▸ EXTRACTO DEL DOCUMENTO:
Tampoco puede serlo la forma,
porque ésta no es otra realidad que la sustancia o naturaleza común que precede
tanto a la universalidad como a la singularidad y es, por consiguiente,
indiferente a la una y a la otra La individualidad consiste, según Escoto, en
una "última realidad del ente", la cual determina y contrae la
naturaleza común a la individualidad, ad ese bañe rem. Esta última
realidad del ente, este principio que contrae y limita, que restringe y define
la naturaleza común indiferente dentro de los límites en un individuo
determinado, fue llamado por Duns Escoto, o por algún discípulo inmediato, haecceitas.
El vocablo, que no se encuentra en el Opus oxoniense, se halla, en
cambio, en Reportata parisiensia (II, d. 12, q. 5, n. 1, 8, 13. 14).
Indica la determinación última y completa de la materia, de la forma y de su
compuesto. Esta determinación es una determinación real, que se añade realmente
a la sustancia que constituye la naturaleza común de todos los individuos, pero
no es una realidad diversa numéricamente de ella.
La naturaleza común y la baecceitas
no son dos realidades, dos cosas numéricamente distintas, aunque sean
realmente distintas. Duns introduce aquí un tipo de distinción que excluye
la separación y la diversidad numérica de los términos distintos, aunque no sea
una pura distinción de razón, sino una distinción real. Tal es la distinción
formal, que él sostiene que existe entre la naturaleza y la entidad de un
ser cualquiera: entendiendo por naturaleza la sustancia común indiferente y por
entidad la completa realización del individuó como tal (Op. ox., II, d.
3, q. 6, n. 15). Esta solución del problema de la individuación implica el
reconocimiento en el individuo de un valor metafísico que la tradición
escolástica no le había nunca atribuido. La individualidad es la última
perfección de la sustancia metafísica; constituye la plenitud final de tal
sustancia, su plena actualidad.
El otro problema
fundamental de la metafísica de Duns Escoto es el que se refiere a la
universalización de la sustancia común en el entendimiento.

▸ RETO PROPUESTO 1:
Responda brevemente a estas preguntas sobre el texto acerca de Duns Escoto:
(a) ¿En qué obra se halla el vocablo haecceitas?
(b) ¿Qué nombre recibe la distinción que, según el texto, existe entre la naturaleza y la entidad de un ser cualquiera?
(c) ¿Qué es la individualidad con respecto a la sustancia metafísica?
▸ RETO PROPUESTO 2:
Indique si cada afirmación concuerda con el texto sobre Duns Escoto y cite las palabras que lo deciden:
(a) El vocablo haecceitas aparece en el Opus oxoniense.
(b) La determinación que se añade a la sustancia es una realidad numéricamente diversa de ella.
(c) La distinción formal es una distinción real.
▸ RETO PROPUESTO 3:
Prosiga el texto sobre Duns Escoto a partir de su última oración.

▸ LISTADO DE DATOS:
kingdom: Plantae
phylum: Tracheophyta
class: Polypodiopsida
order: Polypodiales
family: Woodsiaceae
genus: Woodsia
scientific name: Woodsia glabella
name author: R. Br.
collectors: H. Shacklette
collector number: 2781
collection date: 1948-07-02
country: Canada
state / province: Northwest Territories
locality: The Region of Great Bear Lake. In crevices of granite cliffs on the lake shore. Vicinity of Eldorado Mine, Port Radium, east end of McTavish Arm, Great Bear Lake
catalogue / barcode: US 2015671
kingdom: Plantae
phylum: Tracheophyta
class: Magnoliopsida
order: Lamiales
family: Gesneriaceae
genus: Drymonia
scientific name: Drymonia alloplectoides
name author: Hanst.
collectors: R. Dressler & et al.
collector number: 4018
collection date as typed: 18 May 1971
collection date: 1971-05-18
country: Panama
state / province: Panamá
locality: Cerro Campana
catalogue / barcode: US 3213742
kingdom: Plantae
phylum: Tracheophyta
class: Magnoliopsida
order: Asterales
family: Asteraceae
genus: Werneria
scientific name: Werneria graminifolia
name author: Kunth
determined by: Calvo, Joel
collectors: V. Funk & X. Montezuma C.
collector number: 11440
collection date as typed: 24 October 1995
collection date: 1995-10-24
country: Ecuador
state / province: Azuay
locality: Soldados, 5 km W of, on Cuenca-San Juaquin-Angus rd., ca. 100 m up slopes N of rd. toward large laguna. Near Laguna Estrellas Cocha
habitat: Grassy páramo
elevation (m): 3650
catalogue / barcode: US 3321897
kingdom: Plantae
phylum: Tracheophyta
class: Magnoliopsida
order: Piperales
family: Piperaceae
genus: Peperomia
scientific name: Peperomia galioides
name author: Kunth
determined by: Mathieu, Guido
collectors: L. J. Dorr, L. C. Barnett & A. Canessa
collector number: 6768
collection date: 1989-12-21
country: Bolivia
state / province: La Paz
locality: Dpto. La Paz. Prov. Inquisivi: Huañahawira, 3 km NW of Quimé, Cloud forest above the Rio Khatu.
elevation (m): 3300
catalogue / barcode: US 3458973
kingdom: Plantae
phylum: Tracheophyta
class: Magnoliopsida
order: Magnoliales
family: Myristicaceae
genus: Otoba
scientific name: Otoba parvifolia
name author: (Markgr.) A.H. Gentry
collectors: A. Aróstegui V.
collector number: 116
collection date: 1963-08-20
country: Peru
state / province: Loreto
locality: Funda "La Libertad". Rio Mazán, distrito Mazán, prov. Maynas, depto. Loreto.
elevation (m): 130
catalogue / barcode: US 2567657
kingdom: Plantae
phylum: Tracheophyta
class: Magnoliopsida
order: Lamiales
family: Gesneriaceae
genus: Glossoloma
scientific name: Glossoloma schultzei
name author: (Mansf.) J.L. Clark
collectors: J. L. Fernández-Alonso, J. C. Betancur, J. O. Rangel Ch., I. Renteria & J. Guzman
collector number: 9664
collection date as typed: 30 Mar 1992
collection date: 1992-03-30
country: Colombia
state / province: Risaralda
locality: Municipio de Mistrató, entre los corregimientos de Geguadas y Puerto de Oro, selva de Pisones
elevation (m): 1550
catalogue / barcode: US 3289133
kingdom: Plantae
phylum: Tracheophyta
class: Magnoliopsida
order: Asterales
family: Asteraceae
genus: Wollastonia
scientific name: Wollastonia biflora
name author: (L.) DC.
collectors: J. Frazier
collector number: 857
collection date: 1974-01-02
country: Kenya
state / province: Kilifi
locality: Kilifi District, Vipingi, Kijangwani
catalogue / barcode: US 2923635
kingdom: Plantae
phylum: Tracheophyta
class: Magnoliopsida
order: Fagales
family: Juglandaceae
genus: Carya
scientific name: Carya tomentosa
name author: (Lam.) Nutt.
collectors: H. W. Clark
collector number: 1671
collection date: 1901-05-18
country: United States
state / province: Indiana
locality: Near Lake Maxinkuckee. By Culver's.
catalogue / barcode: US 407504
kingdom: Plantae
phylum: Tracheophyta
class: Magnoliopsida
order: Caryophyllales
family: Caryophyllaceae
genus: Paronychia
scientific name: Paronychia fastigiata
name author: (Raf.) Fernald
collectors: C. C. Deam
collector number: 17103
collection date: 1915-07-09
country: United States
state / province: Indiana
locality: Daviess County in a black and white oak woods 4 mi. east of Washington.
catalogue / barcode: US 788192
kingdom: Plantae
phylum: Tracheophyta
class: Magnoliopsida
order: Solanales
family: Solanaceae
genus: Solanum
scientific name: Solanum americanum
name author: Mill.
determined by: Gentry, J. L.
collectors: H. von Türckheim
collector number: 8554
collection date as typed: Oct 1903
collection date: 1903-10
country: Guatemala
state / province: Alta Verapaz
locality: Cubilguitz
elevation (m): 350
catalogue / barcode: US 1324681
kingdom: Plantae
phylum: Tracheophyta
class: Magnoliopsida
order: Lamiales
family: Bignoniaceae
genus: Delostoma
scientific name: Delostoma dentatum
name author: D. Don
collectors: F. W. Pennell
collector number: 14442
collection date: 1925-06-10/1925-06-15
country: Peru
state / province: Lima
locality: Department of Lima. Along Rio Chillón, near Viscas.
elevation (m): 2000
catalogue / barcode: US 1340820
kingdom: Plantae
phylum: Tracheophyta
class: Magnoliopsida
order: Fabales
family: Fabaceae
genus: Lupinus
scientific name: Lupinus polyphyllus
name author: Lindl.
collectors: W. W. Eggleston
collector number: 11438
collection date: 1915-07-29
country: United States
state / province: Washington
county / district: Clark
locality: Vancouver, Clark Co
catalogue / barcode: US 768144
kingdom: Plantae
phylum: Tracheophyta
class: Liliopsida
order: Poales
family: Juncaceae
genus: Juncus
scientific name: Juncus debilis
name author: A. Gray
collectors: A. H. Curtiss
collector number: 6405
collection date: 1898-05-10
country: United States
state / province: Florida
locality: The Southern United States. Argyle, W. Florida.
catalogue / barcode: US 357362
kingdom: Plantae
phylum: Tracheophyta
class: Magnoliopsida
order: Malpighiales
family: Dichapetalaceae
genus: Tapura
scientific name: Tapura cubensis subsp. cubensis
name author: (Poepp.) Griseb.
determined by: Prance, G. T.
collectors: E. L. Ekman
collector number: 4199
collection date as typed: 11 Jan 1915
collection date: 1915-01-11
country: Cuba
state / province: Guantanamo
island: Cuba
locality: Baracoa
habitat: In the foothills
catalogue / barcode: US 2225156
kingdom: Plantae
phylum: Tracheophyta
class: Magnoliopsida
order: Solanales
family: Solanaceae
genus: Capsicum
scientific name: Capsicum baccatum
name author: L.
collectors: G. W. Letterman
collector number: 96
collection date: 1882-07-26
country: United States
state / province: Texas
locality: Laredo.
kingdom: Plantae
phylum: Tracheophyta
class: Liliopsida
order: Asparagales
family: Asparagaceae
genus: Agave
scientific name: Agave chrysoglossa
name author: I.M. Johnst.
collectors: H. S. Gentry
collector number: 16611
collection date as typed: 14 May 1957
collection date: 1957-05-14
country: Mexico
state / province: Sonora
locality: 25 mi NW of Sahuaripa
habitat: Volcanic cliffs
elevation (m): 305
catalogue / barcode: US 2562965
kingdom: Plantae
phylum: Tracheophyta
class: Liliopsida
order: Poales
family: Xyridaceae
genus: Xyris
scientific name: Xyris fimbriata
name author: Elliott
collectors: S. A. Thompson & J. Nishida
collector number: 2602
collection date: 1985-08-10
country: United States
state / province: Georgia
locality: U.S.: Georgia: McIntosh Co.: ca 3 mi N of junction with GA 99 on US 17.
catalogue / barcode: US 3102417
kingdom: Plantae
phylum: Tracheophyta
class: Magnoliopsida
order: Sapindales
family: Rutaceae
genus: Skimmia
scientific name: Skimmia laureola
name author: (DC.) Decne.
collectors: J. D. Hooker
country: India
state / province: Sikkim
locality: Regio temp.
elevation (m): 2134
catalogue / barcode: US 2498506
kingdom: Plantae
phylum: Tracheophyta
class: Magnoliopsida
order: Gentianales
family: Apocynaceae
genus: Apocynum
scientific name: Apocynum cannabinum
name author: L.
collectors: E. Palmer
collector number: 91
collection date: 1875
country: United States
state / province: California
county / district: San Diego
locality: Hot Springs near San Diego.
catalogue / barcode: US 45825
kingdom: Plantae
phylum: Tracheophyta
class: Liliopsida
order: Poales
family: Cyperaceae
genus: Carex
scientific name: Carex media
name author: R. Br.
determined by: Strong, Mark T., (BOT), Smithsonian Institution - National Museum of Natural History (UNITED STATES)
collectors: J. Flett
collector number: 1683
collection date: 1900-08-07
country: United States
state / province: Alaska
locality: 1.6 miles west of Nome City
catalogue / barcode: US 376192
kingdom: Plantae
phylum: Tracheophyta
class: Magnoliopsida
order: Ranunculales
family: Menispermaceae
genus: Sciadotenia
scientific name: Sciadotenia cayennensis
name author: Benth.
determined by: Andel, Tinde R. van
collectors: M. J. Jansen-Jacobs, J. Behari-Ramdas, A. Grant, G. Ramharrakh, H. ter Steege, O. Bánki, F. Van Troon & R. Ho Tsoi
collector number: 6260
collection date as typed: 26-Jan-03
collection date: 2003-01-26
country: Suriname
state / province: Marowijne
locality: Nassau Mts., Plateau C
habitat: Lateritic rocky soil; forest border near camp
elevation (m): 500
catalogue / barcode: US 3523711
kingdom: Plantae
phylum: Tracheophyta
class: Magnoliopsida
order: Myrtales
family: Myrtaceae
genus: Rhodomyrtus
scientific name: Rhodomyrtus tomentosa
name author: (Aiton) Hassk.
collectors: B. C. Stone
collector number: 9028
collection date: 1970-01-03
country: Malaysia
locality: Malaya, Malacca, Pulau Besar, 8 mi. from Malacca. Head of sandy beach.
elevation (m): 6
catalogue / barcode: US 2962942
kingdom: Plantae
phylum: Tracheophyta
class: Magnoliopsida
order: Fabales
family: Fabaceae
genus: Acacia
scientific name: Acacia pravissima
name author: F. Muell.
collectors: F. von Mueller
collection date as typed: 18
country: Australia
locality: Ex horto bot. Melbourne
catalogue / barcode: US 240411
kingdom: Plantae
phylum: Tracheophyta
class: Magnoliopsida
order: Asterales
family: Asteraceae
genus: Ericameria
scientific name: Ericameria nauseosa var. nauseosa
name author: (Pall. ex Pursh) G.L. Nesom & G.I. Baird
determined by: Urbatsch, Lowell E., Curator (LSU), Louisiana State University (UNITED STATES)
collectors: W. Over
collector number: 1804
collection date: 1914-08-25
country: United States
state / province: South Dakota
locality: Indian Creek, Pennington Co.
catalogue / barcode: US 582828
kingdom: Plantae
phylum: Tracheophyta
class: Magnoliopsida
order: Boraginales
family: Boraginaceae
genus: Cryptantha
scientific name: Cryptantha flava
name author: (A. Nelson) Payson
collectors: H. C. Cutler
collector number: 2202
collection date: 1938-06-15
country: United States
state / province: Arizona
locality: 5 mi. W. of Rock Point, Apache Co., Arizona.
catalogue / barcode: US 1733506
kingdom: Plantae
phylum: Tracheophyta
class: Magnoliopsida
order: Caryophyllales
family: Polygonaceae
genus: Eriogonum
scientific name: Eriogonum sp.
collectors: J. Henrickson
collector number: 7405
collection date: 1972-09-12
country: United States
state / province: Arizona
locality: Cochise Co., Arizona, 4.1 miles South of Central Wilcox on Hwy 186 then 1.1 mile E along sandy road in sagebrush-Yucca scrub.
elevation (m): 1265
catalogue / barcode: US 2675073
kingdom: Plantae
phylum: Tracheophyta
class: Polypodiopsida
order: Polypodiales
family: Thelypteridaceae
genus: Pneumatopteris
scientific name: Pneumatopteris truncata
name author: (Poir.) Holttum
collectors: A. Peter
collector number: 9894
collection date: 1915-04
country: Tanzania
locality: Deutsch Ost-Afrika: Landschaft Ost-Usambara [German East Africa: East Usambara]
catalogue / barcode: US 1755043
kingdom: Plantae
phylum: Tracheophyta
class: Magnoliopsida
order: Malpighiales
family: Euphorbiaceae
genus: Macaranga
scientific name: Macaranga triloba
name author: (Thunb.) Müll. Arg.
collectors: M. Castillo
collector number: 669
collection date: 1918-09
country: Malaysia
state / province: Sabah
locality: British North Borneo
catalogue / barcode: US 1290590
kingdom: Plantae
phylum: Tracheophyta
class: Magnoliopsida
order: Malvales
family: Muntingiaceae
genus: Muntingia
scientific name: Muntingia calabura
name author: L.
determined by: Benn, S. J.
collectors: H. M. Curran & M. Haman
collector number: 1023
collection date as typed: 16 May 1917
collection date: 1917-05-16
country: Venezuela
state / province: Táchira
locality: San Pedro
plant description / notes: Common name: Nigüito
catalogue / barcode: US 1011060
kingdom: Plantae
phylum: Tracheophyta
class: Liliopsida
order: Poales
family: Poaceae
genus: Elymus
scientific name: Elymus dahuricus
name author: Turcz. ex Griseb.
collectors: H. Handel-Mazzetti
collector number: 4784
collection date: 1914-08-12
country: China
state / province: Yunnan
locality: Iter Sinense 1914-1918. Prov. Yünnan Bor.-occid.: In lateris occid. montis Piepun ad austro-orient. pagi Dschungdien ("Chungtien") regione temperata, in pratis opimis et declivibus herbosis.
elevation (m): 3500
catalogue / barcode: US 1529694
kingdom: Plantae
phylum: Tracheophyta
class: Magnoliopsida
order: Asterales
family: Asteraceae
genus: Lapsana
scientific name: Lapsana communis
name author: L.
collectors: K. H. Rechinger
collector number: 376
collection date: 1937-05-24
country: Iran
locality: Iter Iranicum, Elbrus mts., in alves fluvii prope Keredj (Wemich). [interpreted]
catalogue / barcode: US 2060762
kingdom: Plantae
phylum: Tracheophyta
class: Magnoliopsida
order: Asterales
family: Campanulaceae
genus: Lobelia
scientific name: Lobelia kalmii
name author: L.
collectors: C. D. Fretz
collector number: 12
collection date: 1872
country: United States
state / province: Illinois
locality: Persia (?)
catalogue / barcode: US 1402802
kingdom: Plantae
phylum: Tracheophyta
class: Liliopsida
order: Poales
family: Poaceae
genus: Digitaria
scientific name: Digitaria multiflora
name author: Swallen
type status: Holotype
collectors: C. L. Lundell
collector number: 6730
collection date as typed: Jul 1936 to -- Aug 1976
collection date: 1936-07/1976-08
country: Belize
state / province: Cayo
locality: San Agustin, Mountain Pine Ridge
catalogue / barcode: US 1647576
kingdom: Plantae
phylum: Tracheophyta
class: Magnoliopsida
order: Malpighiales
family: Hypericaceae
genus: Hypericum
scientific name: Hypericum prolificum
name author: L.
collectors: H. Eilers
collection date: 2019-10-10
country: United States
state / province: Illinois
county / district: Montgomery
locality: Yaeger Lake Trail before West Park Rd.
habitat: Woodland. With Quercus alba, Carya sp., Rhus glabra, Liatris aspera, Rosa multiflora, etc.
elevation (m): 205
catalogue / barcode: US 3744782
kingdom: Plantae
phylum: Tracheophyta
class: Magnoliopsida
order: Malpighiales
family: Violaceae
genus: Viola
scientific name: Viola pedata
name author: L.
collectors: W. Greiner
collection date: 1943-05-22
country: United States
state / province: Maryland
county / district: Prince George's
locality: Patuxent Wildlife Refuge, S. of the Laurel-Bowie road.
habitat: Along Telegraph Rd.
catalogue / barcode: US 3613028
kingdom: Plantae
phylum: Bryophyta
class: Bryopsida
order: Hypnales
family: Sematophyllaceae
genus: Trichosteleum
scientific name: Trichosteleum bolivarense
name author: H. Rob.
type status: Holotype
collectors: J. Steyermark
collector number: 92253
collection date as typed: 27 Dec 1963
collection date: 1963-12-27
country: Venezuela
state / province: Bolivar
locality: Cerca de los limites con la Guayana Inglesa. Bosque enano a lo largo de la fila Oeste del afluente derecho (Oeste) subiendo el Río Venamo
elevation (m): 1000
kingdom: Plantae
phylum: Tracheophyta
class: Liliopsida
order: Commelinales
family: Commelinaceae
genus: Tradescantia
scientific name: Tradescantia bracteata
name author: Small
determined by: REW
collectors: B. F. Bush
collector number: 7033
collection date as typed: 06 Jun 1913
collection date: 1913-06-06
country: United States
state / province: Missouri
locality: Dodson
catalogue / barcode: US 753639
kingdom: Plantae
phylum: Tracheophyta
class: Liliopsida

▸ RESPUESTA ESPERADA 1:
(a) En Reportata parisiensia.
(b) Distinción formal.
(c) Es la última perfección de la sustancia metafísica, su plenitud final y su plena actualidad.

▸ RESPUESTA ESPERADA 2:
(a) No: "El vocablo, que no se encuentra en el Opus oxoniense".
(b) No: "pero no es una realidad diversa numéricamente de ella."
(c) Sí: "aunque no sea una pura distinción de razón, sino una distinción real."

▸ RESPUESTA ESPERADA 3:
Esta universalización se realiza
por medio de la especie inteligible. La especie es necesariamente exigida por
el conocimiento intelectual, porque es el objeto de tal conocimiento. De hecho,
si la imagen (phantasma) es el objeto del conocimiento sensible y
representa la realidad bajo el aspecto de la singularidad, es necesario que el
conocimiento intelectual tenga un objeto diverso, que represente la realidad
bajo el aspecto de la universalidad: este objeto es la especie. Ahora bien, la
especie no es creada por el entendimiento, aunque la actividad del
entendimiento sea la única causa del conocimiento. La especie es, por su
naturaleza, y no por obra del entendimiento, el objeto adecuado del mismo
entendimiento; éste, por tanto, es a este respecto, no sólo activo, sino
receptivo. El entendimiento y la especie concurren a la vez en determinar el
conocimiento como el padre y la madre en la generación de la prole (Ibid., I,
d. 3, q. 7, n. 2, 3, 20). El primer conocimiento confuso del entendimiento es
el de la especie especialísima, esto es, de la especie menos universal y
más individualizada; por tanto, la más próxima a la imagen sensible. Pero el
primer conocimiento distinto del entendimiento es, en cambio, el más universal,
el del ser. Este concepto está incluido en todos los otros conceptos más
restringidos: por tanto, todos los demás lo presuponen y no pueden ser
concebidos distintamente (esto es, definidos) si en ellos no está comprendido distintamente
el concepto del ser. La metafísica, que tiene por objeto precisamente este
concepto, es la ciencia que todas las otras presuponen y condiciona y hace
posibles los principios en los cuales se fundan (Ibid., I, d. 3, q. 2,
n. 22-25).
EL SER Y DIOS
Las tesis de la doctrina de Duns
Escoto expuestas hasta ahora, son el resultado de una investigación que se
esfuerza por mantenerse dentro del espíritu del aristotelismo.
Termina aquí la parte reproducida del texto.